Correction. The crew would have died of old age a couple centuries before that. The great-great-great-great grandchildren of the original crew would be in charge of the craft as it arrived at the nearest star. And for what? To do what?

But let’s not get into that.

Because back on Earth, a lot would have changed. Quite possibly human culture would no longer care about the purpose of the now-ancient mission. In the worst case, humans would have spoiled the oceans and atmosphere, killing themselves off along with most other species.

In the best case, reason and vision would have prevailed, and civilization would have flourished. So imagine that one hundred years after launch, a second space craft began a journey to the same star at a much higher speed, say 5 million miles per hour. The newer craft would catch up with the first one half-way to the star—rendering the original mission a pointless one.

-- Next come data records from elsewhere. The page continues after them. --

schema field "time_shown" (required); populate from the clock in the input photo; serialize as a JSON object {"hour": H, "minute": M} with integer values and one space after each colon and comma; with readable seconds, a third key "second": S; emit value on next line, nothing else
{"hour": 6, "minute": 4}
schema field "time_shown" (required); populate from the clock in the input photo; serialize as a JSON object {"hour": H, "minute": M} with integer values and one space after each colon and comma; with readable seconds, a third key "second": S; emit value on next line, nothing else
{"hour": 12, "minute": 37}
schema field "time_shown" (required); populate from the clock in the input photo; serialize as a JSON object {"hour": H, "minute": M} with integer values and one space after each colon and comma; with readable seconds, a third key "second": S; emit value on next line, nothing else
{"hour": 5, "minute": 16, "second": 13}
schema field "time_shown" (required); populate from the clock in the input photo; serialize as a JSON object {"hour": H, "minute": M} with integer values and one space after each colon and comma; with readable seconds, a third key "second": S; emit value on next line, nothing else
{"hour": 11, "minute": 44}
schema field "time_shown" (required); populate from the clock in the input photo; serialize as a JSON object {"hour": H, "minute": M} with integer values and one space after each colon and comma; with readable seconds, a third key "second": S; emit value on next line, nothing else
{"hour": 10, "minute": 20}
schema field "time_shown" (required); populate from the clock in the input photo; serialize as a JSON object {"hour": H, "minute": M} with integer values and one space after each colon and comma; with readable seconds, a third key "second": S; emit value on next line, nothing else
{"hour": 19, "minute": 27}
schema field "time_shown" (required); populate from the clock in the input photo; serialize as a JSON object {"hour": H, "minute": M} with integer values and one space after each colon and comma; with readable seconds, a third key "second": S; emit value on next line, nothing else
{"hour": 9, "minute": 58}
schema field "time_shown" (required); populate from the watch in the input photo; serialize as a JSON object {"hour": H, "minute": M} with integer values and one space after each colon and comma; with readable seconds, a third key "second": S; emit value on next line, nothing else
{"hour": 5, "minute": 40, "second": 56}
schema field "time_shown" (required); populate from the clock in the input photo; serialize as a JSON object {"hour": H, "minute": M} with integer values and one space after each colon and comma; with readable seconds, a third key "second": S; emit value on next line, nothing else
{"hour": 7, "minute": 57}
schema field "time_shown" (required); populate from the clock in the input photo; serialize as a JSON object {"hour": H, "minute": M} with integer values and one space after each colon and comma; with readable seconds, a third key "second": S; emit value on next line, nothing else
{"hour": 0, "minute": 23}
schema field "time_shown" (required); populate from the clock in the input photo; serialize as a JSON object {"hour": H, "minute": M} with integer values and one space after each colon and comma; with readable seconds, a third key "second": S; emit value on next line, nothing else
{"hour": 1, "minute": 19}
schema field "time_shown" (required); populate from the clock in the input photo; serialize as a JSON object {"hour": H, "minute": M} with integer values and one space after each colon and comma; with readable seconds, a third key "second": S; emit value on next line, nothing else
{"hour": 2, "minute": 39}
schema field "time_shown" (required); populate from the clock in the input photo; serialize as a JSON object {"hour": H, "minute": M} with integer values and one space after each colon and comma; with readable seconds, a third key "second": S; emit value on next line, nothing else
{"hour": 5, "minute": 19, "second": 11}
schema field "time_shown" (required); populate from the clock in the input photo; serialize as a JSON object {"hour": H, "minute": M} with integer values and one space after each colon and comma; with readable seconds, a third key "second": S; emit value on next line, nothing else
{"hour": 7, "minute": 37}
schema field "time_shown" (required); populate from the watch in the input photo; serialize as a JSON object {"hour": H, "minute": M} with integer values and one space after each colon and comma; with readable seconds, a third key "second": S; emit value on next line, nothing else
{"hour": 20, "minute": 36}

Today, nations around the globe fret about diminishing resources. So what should our priorities be? Humankind may be destined to explore and learn, but which frontier should be the higher priority? Our planet, or outer space?


Patrick @ said...

Denny, good that you've set the perspectives right. I don't thing that a bit wishful thinking and sci-fi romance isn't good - and yes even our everyday life will get affected by the new technology achieved. Maybe we get next generation microwave ovens.

But as mankind we definitely need to focus - and our oceans will always have a much deeper impact on our lives and our destiny - so true.

I've heard from scientist, that the oh so feared deep asteroid impact that Hollywood made movies off, could only be detected with a slight chance and maybe some minutes upfront the impact.
So what's the use then.

But I am pretty sure that before we get hit by a deadly asteroid, we will be able to destroy one of the biggest resources of life on earth.

Thanks for this great article.

Sean said...

Actually getting a rocket ship to travel near c (the speed of light) is not a difficult problem; with constant acceleration, you'd come up to speed fairly quickly.

But so what? That only gets you to the nearest star. Let's assume there's life out there, okay? In our galaxy there are over 200,000,000,000 stars in an area 100,000 light years across.

It may be safe to assume that most of these stars are near the galactic core and probably uninhabitable due to a greater chance of catastrophic collisions.

But to even explore stars within 10,000 light years of us... "locally" in our area of the galactic rim.... well say it's 10,000 years for a probe we send to get there, and 10,000 years for a signal to get back, that's 20,000 years! Our whole civilization will have either died or evolved into something weird by then.

Now let's say about 1% of the galaxy is in our local area (things are less dense in the galactic rim). So there's only about 2,000,000,000 stars to explore in the next 20,000 years. That's a LOT of interstellar probes. Even if we could get the cost down to a million dollars (through mass production), you're still looking at over two quadrillion dollars. Current NASA budget is about one millionth of that.

So you can see how futile it is to explore the galaxy, even at the speed of light.

Scott Allison said...

Great post! Getting our priorities right is so important. This is where leadership plays such a pivotal role. Thanks for sharing these thought-provoking ideas.